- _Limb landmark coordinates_
# # # # #

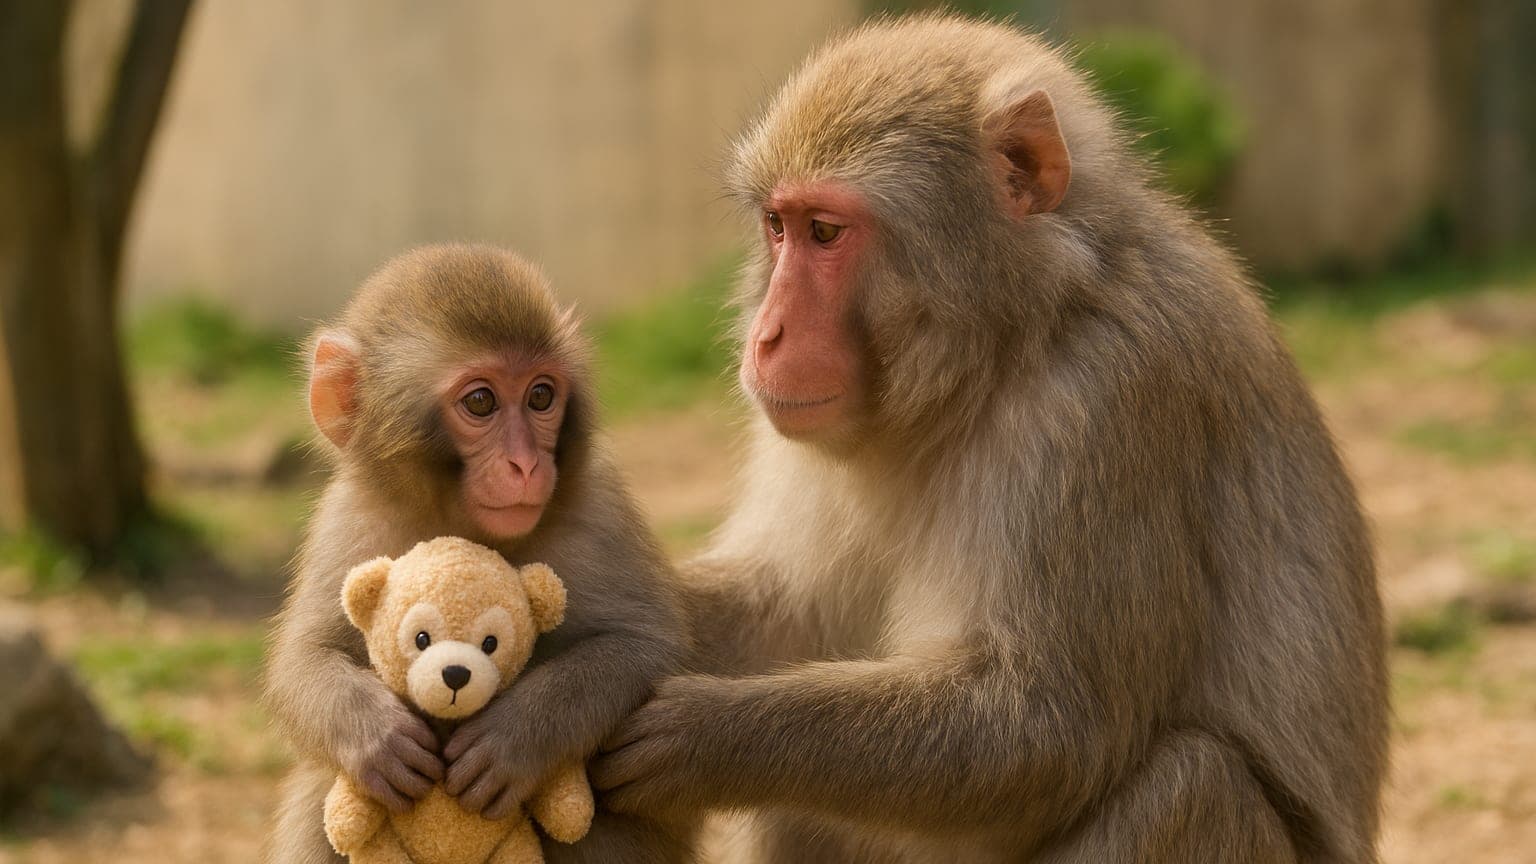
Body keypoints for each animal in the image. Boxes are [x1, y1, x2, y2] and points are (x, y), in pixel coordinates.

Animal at [263, 244, 690, 863]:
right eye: (482, 401)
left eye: (541, 396)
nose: (526, 465)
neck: (457, 524)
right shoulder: (347, 522)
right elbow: (303, 657)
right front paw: (375, 735)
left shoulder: (599, 510)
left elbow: (647, 647)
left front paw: (516, 738)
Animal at [591, 15, 1387, 864]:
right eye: (777, 226)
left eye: (826, 232)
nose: (765, 336)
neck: (1014, 337)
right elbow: (789, 611)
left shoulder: (1103, 402)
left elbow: (1050, 729)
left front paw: (704, 738)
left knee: (1194, 783)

# # # # #

- _WHAT YOU NEED TO DO_
What must be transcribed is the run of lines from the one containing "neck: (1014, 337)" to the last line of the data above, inclusive, and only that.

- _ANSWER BOX_
neck: (1014, 337)
right elbow: (789, 611)
left shoulder: (1103, 402)
left elbow: (1050, 729)
left front paw: (704, 738)
left knee: (1194, 783)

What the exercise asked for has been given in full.